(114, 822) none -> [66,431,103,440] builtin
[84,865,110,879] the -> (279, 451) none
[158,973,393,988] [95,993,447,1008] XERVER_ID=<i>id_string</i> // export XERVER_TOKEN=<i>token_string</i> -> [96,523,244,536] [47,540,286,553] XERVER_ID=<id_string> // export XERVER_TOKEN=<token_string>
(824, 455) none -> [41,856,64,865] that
---
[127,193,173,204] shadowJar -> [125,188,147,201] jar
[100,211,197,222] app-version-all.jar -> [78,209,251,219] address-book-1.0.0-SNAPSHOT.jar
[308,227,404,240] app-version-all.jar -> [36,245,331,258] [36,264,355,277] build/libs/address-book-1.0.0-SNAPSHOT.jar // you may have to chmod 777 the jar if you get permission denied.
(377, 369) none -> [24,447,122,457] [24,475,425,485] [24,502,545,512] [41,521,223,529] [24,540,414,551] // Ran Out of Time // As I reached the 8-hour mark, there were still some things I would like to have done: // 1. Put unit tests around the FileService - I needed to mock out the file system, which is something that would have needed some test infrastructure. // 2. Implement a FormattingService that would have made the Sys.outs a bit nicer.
* * *
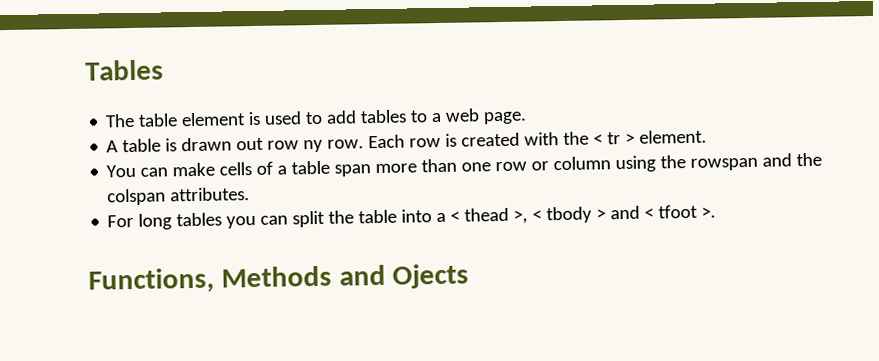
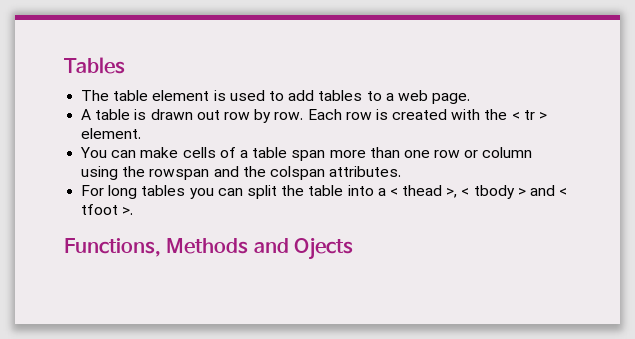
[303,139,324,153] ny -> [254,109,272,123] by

-- Your instructions --
Could you repeat exactly the lines in the listing above from the one with "[127,193,173,204] shadowJar ->" down to the one with "[100,211,197,222] app-version-all.jar ->"? Include both of those lines.

-- Response to the task --
[127,193,173,204] shadowJar -> [125,188,147,201] jar
[100,211,197,222] app-version-all.jar -> [78,209,251,219] address-book-1.0.0-SNAPSHOT.jar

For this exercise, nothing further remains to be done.